Column Arrow type Required Meaning
item_id string Yes STAC Item id.
asset_key string Yes STAC Asset key inside that item.
store_type string No Obstore storage type name: file, s3, gs, az, http, or https.
store_container string No Store container such as an S3 bucket, GCS bucket, Azure container, or HTTP origin.
store_endpoint_url string No Optional object-store endpoint URL, such as https://s3.amazonaws.com or a MinIO endpoint, used when the bucket name alone is ambiguous.
key string No Object key, path, or package-relative file path inside the store container.
size_bytes int64 No Full object size in bytes, copied from STAC file:size, observed from object metadata, or observed after relocation.
etag string No Backend object validator observed by metadata probing or relocation operations.
last_modified string No Backend object last-modified timestamp observed by metadata probing or relocation operations, serialized as an ISO-8601 string when reported.

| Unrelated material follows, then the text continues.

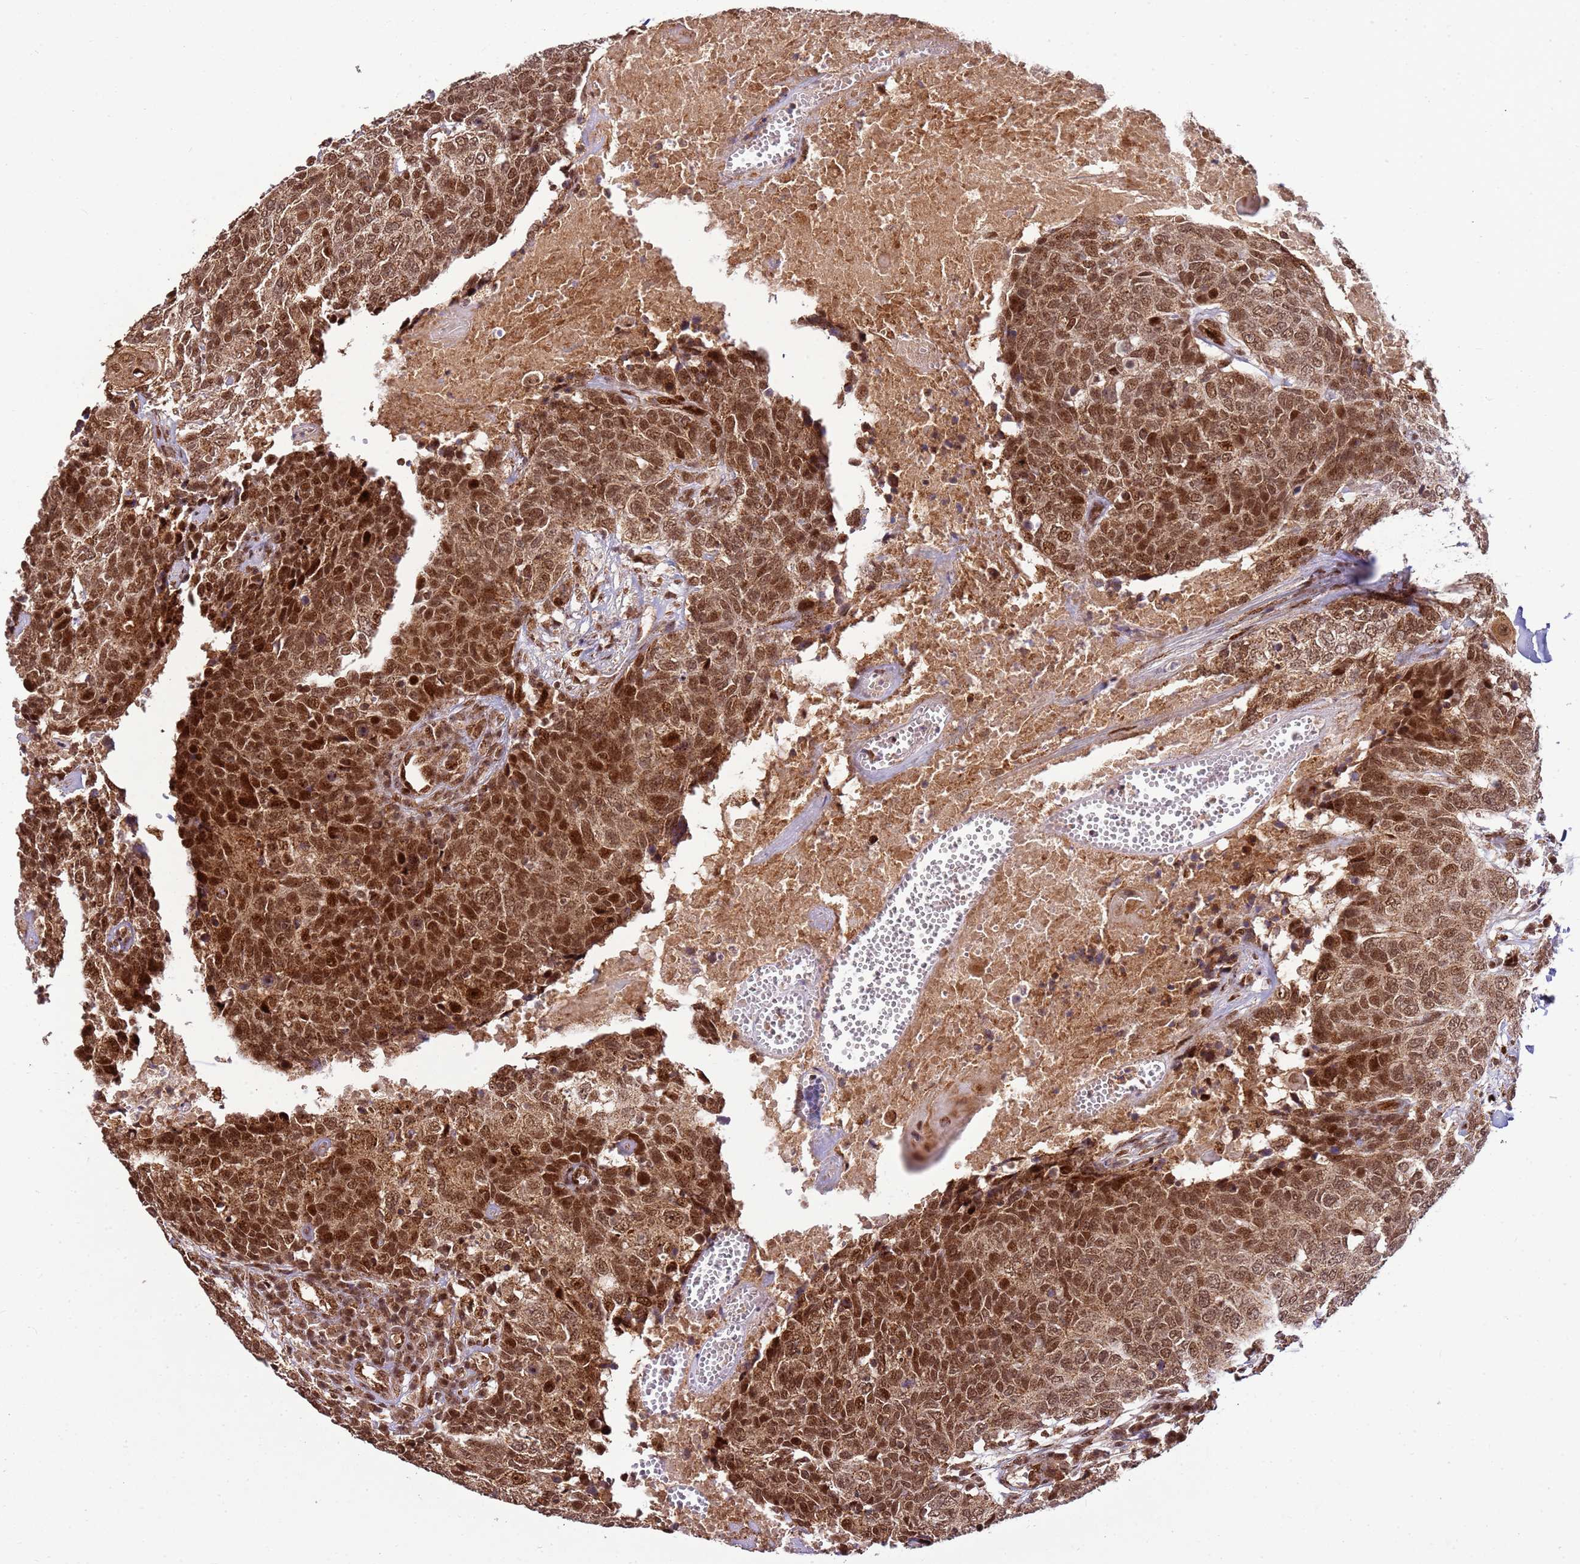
{"staining": {"intensity": "moderate", "quantity": ">75%", "location": "nuclear"}, "tissue": "head and neck cancer", "cell_type": "Tumor cells", "image_type": "cancer", "snomed": [{"axis": "morphology", "description": "Squamous cell carcinoma, NOS"}, {"axis": "topography", "description": "Head-Neck"}], "caption": "There is medium levels of moderate nuclear positivity in tumor cells of head and neck cancer, as demonstrated by immunohistochemical staining (brown color).", "gene": "PEX14", "patient": {"sex": "male", "age": 66}}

Validation results are not asset-lock columns. asset-lock validate computes valid and errors dynamically and prints JSON lines.

Assets whose key is metadata are skipped by default because these sidecar objects often repeat item or asset metadata already preserved in items.parquet. Use --include-metadata-assets to include them with the rest of the lock. An explicit --asset-keys metadata filter also includes them.

Deferred fields such as media type, checksums, provider object identity, and content type are intentionally outside the active schema. Draft checksum semantics are captured in ADR-004: Asset-Lock Checksum Facts and STAC Projection. That draft plans to store checksum facts in the asset lock first and then project them to STAC file:checksum.

Locations

Asset locations are structured instead of stored as a single href. The storage type names follow obstore (file, s3, gs, az, http, https), store_endpoint_url can record the S3-compatible endpoint that makes a bucket/key location unambiguous. Credentials stay outside the lock, including bucket-scoped S3 runtime variables such as STACPKG_S3_ACCESS_KEY_ID_<BUCKET>.

When store_endpoint_url is empty, S3 operations fall back to runtime endpoint configuration from STACPKG_S3_ENDPOINT_<BUCKET>, STACPKG_S3_ENDPOINTS_JSON, AWS_ENDPOINT_URL, or AWS_ENDPOINT.

STAC Mapping

items enrich writes lock size facts back to STAC Assets using the STAC File Info extension:

Asset lock STAC Asset field
size_bytes file:size

The active lock does not write checksum facts back to STAC metadata. Planned checksum support will extend this mapping with file_checksum to file:checksum after checksum facts become part of the asset-lock schema.

When items enrich --alternate-key is used, reconstructed hrefs are written through the STAC Alternate Assets extension. If alternate hrefs are a mapped view of existing lock locations, create that mapped lock first with asset-lock relocate --dry-run, then pass it to items enrich.

References:

Validation

asset-lock validate compares a lock row with the current asset at its structured location. It validates against assets.lock; upload and download transfer correctness remains the responsibility of the object-store library.

Validation compares size_bytes, etag, and last_modified when those facts are locked and the backend reports comparable current values. A missing nullable fact is skipped.

ETag Handling

etag is stored as a backend object validator. It is not treated as a portable file checksum. S3 multipart ETags and weak HTTP ETags are validators with store-specific meaning, so byte-level checksum semantics are deferred.